Exercise details:
Change "top-left" to "upper-left corner" in the stretch from the start of the lines through the line containing "10: (62, 43)", leaving everything else as it is. Give back only that stretch.

(Absolute pixel coordinate data)
##############################
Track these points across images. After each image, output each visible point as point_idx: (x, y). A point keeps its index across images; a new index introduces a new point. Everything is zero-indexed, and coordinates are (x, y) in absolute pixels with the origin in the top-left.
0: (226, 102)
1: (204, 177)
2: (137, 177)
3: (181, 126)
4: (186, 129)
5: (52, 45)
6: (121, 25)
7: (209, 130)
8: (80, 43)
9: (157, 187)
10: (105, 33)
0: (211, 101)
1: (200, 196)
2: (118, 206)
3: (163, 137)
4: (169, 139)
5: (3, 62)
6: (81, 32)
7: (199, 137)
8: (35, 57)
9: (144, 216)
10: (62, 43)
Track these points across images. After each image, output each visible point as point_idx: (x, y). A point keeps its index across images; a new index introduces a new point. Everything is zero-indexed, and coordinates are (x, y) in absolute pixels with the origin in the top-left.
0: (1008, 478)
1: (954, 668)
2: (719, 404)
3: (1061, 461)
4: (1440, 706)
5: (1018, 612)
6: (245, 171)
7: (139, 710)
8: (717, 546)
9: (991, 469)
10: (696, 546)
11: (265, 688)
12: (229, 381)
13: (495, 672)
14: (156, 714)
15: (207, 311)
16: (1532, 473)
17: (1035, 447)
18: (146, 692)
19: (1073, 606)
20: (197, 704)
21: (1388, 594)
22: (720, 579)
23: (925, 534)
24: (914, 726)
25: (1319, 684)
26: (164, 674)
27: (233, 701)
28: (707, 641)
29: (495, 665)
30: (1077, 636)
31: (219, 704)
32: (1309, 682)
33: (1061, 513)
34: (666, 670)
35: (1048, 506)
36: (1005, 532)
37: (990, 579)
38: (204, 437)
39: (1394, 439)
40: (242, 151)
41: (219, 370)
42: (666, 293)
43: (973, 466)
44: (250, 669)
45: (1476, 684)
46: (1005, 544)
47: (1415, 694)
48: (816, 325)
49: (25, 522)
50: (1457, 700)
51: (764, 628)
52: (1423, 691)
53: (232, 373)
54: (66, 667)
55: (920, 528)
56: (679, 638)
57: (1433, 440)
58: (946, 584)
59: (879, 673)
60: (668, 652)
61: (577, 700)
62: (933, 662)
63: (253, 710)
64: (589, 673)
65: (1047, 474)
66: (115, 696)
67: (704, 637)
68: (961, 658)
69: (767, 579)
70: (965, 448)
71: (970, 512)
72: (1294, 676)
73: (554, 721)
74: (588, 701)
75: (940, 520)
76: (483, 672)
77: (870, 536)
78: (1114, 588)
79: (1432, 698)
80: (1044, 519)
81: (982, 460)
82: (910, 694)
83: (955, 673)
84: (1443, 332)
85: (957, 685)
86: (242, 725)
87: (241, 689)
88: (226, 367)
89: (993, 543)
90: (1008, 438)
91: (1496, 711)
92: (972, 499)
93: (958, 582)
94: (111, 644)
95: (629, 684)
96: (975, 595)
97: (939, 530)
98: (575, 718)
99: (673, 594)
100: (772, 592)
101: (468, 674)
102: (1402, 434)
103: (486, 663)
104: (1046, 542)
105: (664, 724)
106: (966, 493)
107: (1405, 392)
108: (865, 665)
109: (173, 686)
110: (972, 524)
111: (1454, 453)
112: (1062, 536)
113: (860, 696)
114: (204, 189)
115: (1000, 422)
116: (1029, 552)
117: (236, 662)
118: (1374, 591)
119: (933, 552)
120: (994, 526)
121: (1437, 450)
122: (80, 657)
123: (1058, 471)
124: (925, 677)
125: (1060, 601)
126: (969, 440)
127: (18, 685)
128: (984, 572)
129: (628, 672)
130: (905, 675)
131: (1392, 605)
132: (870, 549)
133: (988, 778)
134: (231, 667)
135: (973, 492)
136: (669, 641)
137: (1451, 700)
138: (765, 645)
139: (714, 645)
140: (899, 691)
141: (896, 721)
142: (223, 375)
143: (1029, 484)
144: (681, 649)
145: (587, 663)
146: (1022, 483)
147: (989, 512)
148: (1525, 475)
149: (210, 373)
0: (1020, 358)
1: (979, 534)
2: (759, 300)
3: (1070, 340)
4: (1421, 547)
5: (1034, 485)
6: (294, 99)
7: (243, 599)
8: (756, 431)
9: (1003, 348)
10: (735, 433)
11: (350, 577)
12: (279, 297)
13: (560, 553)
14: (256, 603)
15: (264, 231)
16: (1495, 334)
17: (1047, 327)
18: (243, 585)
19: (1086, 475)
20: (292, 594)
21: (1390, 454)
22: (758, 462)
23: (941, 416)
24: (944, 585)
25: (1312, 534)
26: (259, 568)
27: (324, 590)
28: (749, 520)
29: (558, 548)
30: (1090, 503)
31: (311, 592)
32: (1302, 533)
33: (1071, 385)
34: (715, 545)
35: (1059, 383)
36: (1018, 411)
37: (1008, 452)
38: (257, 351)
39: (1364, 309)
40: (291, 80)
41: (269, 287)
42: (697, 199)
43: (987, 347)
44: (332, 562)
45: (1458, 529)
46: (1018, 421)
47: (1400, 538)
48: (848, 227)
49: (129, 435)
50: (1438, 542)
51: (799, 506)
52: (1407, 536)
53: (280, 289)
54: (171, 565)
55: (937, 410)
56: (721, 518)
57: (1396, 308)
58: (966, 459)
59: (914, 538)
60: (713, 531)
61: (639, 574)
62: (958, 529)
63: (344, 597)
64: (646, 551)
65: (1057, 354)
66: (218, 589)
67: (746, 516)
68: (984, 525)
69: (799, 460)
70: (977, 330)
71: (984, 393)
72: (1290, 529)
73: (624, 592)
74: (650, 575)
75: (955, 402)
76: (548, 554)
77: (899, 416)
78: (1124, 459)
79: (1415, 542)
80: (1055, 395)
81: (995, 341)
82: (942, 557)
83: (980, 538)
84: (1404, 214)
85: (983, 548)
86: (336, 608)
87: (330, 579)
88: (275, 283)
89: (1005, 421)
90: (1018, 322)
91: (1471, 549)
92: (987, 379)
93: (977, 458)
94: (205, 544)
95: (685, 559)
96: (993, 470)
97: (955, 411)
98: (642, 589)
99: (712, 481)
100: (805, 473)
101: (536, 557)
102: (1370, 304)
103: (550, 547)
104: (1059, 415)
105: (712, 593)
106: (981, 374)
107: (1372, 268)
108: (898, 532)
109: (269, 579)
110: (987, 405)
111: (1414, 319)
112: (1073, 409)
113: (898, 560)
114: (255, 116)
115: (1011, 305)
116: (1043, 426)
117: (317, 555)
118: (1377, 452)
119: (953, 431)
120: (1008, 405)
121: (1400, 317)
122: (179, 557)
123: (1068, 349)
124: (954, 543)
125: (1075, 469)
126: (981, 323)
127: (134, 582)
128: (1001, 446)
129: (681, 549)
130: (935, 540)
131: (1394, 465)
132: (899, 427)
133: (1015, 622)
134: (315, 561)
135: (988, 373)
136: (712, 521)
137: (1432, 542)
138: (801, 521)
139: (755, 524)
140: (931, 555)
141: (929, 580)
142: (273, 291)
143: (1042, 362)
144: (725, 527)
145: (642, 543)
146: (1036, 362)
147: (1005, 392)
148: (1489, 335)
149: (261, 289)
##############################
Reply:
Track these points across images. After each image, output each visible point as point_idx: (x, y). A point keeps its index across images; a new index introduces a new point. Everything is zero-indexed, and coordinates are (x, y) in absolute pixels with the origin in the upper-left corner.
0: (226, 102)
1: (204, 177)
2: (137, 177)
3: (181, 126)
4: (186, 129)
5: (52, 45)
6: (121, 25)
7: (209, 130)
8: (80, 43)
9: (157, 187)
10: (105, 33)
0: (211, 101)
1: (200, 196)
2: (118, 206)
3: (163, 137)
4: (169, 139)
5: (3, 62)
6: (81, 32)
7: (199, 137)
8: (35, 57)
9: (144, 216)
10: (62, 43)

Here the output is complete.